Kendini yumuşak yatağa bıraktığında hiç kimseyi aldırmadan dakikalarca bağırarak ağladı.
Arabanın güçlü motor sesi dikkatini dağıtırken uzandığı yerden doğrulup camın önüne geçti. Perdeyi hafifçe araladı.
Kartal, kapısı açık bir şekilde bekleyen siyah araca doğru yürüyordu. "Gittiğin yerden dönme." diye mırıldandı Aslı, burnunu çekerken.
Yorgundu. Perdeyi kapatıp yeniden yatağa uzandı. Uyumak istiyordu fakat babasını kaybetme korkusu içini sarmış, yüreğini sıkan bir prangaya dönüşmüştü.

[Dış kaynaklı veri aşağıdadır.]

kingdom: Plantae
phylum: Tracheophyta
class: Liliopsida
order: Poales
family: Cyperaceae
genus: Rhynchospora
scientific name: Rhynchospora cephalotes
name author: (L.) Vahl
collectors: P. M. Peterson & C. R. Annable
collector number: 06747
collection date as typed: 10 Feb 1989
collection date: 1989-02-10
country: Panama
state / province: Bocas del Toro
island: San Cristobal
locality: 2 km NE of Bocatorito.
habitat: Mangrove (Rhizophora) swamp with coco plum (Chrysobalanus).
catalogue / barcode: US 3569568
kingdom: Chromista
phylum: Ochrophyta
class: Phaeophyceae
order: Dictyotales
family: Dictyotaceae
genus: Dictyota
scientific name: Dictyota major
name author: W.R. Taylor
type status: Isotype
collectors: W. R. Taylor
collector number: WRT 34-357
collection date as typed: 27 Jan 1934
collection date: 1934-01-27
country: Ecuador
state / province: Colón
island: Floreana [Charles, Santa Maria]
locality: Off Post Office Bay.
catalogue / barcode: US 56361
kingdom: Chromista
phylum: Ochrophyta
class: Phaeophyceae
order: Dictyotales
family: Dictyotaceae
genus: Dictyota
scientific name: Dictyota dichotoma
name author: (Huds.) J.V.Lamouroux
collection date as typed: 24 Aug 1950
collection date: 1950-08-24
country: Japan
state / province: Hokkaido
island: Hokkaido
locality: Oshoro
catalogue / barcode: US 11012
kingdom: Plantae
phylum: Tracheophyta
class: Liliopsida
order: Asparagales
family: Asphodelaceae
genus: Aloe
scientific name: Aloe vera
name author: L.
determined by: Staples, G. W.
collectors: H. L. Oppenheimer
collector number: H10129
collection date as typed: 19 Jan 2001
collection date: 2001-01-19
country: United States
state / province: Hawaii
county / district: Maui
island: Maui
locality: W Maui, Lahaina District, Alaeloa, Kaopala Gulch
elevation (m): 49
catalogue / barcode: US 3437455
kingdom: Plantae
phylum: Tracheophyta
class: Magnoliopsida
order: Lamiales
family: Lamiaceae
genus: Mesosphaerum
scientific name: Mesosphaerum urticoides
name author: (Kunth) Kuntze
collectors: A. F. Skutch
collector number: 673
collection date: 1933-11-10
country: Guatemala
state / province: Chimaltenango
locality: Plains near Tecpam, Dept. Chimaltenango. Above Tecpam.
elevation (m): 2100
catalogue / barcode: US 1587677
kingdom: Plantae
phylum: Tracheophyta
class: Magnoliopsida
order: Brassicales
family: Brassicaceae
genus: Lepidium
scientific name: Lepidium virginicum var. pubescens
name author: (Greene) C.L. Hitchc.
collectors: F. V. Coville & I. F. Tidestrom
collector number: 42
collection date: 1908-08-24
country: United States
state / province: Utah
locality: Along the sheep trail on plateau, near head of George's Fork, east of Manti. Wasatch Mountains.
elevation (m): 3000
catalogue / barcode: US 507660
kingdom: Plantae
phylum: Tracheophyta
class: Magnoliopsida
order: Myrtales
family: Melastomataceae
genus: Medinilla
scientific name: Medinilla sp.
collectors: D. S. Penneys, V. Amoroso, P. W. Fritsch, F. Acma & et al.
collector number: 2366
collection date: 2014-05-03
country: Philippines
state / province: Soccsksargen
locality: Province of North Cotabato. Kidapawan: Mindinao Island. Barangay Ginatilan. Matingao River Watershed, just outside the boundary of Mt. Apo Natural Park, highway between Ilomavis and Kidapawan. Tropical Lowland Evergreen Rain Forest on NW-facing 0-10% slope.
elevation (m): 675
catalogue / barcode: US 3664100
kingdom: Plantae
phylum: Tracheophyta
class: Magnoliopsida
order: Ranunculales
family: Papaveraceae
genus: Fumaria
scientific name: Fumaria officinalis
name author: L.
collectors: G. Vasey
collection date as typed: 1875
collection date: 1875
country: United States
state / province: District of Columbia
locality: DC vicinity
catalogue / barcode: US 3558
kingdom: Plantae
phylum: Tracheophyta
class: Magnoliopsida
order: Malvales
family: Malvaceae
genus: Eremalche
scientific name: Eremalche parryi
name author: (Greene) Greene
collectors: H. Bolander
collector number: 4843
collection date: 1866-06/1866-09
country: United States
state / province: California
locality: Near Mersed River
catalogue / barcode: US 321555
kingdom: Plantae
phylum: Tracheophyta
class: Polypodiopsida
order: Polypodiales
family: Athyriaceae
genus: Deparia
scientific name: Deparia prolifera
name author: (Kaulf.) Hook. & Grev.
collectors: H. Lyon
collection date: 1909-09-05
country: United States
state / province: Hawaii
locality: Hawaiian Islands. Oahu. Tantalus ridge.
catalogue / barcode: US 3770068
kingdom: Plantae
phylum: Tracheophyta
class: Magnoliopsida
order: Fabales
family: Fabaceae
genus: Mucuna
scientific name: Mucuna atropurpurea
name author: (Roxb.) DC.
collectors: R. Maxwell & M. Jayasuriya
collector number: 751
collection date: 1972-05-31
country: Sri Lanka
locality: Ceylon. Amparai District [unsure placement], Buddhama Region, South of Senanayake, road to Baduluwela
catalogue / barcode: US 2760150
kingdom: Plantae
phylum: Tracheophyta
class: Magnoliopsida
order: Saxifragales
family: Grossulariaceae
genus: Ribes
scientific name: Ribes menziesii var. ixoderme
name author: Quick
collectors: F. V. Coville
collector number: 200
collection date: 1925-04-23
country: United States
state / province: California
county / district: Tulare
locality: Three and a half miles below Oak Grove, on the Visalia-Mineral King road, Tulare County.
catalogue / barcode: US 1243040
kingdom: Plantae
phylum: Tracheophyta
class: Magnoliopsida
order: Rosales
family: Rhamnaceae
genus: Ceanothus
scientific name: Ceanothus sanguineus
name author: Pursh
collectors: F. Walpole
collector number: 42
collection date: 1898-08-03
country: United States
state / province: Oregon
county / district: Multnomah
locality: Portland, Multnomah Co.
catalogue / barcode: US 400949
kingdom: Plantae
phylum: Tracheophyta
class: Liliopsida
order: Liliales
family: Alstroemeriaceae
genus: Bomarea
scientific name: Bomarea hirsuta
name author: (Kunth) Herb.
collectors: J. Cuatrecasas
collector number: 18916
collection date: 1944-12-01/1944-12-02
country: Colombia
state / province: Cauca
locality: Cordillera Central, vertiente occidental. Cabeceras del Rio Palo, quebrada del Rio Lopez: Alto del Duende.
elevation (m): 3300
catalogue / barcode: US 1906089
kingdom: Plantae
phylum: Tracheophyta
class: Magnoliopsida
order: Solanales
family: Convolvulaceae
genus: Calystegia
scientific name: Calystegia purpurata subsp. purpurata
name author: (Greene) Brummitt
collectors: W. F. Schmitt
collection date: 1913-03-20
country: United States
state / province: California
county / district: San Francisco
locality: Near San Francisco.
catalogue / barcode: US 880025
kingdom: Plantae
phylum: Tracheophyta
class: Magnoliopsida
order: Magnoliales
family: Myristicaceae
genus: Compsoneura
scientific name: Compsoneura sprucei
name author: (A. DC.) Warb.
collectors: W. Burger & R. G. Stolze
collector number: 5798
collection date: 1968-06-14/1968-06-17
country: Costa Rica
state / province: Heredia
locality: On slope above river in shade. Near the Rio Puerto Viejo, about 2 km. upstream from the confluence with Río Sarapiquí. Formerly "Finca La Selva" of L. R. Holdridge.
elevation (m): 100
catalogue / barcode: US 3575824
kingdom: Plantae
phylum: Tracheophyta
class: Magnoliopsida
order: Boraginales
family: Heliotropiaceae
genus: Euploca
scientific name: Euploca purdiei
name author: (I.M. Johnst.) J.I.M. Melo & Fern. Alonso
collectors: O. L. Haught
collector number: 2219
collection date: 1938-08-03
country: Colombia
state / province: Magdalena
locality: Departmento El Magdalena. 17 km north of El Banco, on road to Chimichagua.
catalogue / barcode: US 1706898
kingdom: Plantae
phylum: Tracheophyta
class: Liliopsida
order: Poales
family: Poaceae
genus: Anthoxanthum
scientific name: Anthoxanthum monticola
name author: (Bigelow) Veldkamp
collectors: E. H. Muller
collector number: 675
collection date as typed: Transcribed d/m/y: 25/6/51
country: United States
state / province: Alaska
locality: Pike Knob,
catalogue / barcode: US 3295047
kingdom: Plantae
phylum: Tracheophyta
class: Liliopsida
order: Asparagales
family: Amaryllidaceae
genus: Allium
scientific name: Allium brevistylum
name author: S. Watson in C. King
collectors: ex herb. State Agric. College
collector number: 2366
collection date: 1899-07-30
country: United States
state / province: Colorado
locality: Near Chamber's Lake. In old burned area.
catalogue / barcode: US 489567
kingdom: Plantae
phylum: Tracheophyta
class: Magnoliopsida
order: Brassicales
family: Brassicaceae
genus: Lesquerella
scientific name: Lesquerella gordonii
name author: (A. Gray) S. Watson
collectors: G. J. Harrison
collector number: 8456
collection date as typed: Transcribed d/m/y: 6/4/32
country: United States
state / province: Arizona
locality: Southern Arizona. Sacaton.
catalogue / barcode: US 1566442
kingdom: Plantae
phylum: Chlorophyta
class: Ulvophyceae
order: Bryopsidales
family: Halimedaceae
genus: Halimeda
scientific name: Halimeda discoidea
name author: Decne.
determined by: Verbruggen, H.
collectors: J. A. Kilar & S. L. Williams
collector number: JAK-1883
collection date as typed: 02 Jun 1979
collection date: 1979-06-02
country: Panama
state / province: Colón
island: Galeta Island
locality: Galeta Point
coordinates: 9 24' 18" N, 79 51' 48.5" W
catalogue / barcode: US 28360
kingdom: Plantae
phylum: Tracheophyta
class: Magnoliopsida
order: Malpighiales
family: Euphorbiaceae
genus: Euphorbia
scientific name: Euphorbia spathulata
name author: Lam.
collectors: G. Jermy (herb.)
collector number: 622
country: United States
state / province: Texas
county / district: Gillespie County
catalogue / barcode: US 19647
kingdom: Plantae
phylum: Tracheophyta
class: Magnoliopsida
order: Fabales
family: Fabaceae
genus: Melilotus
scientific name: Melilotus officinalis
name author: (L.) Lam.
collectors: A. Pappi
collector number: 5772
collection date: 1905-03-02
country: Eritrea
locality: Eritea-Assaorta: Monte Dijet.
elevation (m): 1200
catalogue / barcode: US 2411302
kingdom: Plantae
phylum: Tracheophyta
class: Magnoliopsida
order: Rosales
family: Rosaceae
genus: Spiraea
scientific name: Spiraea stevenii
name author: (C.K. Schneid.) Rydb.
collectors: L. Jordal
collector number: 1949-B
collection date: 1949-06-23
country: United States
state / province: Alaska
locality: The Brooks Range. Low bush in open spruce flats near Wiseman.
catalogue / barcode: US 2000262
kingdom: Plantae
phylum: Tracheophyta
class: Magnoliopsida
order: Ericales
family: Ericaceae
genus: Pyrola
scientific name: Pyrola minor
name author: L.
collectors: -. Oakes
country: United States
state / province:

Saatler geçmek bilmezken göz kapakları ağırlaşmaya başladı. Tam uykuya dalacağı sırada gıcırdayan kapı sesiyle irkildi. Kapı öylesine yavaş açılıyordu ki anlam verememişti. Omuzunun üzerinden dönüp mahmur bakışlarıyla gelen kişiyi tanımaya çalıştı.
Gördüğü yabancı sima korkmasına sebep olurken kaşlarını çatarak, yattığı yerden hızla doğruldu. "Aslı Hanım?"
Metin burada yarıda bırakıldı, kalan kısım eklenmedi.